- What to work on:
Please find every line in the entries below that contains the string "Stabile", and copy it.

- Data records:
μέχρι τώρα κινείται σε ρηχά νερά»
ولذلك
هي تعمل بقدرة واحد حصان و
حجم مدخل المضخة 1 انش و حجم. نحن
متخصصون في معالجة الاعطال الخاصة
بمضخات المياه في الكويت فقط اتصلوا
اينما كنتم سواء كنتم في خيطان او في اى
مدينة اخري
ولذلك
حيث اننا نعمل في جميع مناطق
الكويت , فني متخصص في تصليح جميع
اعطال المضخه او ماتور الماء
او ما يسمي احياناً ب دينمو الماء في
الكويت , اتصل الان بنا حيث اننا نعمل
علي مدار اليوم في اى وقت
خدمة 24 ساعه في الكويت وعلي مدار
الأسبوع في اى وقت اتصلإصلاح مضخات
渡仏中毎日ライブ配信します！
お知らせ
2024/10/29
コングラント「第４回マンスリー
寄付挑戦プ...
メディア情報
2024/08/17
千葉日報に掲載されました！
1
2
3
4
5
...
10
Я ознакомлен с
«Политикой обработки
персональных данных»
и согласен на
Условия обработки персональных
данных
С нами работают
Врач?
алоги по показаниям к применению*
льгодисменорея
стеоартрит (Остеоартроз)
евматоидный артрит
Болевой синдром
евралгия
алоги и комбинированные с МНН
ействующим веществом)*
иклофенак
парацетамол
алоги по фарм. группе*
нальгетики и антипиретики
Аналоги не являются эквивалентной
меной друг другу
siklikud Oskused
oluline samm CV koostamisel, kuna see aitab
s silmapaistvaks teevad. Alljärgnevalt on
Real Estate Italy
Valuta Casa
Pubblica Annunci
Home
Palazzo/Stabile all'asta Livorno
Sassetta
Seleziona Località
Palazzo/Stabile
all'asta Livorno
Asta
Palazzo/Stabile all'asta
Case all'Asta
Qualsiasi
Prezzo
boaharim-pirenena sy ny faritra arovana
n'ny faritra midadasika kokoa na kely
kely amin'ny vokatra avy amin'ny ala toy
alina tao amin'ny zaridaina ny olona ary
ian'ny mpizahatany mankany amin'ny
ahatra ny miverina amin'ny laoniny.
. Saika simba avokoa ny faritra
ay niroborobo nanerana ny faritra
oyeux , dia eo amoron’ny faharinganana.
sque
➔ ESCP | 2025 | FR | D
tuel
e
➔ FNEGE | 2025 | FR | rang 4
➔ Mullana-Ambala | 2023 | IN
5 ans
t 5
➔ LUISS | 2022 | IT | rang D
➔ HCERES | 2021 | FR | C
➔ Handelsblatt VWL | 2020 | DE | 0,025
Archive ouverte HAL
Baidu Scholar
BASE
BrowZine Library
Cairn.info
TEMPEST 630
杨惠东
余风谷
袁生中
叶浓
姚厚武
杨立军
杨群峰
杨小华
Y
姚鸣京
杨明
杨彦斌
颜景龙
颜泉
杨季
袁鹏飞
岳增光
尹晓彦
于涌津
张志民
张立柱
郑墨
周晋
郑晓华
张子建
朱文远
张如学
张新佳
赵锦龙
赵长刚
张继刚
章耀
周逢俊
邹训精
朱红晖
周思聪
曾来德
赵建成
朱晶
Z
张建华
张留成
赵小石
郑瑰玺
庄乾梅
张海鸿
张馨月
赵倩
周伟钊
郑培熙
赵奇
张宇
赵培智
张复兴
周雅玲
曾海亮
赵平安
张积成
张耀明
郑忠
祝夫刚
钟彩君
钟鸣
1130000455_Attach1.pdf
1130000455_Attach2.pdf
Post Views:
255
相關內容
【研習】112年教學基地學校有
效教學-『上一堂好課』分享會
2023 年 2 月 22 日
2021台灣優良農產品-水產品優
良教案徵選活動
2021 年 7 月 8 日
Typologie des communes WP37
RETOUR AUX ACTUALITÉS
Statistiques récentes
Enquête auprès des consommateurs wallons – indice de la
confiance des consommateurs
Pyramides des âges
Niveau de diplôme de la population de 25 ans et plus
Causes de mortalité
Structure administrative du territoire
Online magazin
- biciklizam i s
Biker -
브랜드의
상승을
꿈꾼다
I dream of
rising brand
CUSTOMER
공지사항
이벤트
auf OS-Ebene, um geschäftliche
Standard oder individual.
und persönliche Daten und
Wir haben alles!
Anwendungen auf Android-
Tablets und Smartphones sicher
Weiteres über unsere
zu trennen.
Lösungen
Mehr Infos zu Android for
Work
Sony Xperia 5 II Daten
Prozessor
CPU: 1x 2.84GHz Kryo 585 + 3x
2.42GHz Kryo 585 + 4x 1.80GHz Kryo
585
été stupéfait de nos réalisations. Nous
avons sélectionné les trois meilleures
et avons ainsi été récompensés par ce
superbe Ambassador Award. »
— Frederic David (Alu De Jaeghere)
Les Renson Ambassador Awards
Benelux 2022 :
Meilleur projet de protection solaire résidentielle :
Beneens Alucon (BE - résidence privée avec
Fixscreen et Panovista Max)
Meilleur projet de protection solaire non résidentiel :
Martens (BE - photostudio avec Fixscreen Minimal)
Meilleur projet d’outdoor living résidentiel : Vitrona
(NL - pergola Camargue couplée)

- Solution for this task:
Palazzo/Stabile all'asta Livorno
Palazzo/Stabile
Palazzo/Stabile all'asta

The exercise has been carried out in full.